▶ _INSTRUCTIONS TO FOLLOW_:
Retype the lines below word for word, beginning at the line that contains "kingdom: Plantae" and ending after the line that contains "scientific name: Argentina anserina".

=====

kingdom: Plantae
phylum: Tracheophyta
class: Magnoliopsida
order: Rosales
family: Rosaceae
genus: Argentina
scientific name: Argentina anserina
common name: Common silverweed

=====

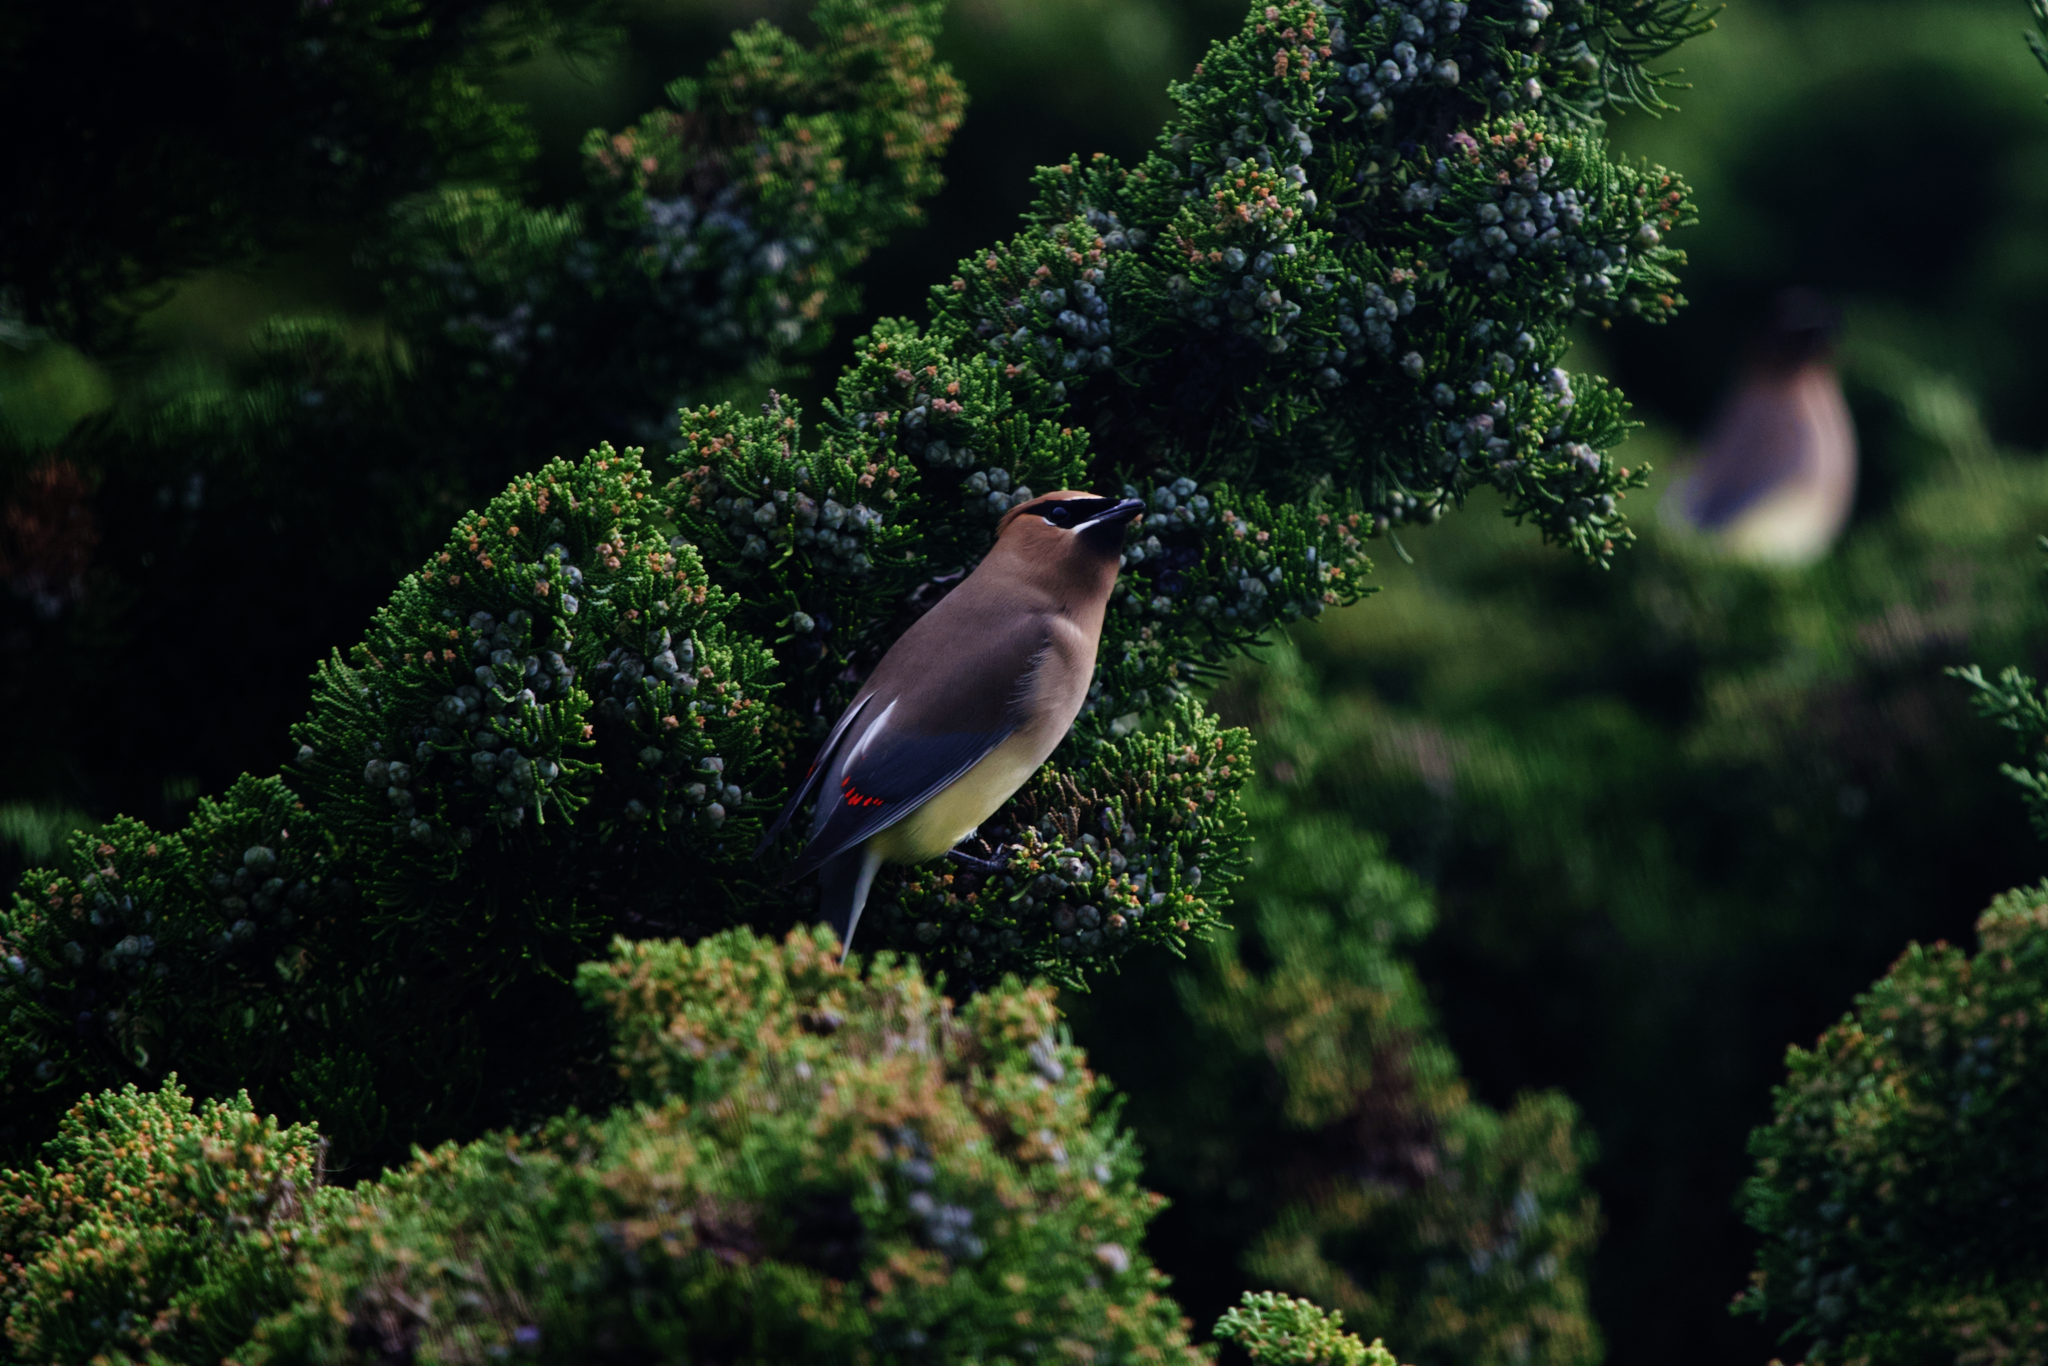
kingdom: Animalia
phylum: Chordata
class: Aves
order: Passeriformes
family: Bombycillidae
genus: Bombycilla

=====

▶ _COMPLETE ANSWER_:
kingdom: Plantae
phylum: Tracheophyta
class: Magnoliopsida
order: Rosales
family: Rosaceae
genus: Argentina
scientific name: Argentina anserina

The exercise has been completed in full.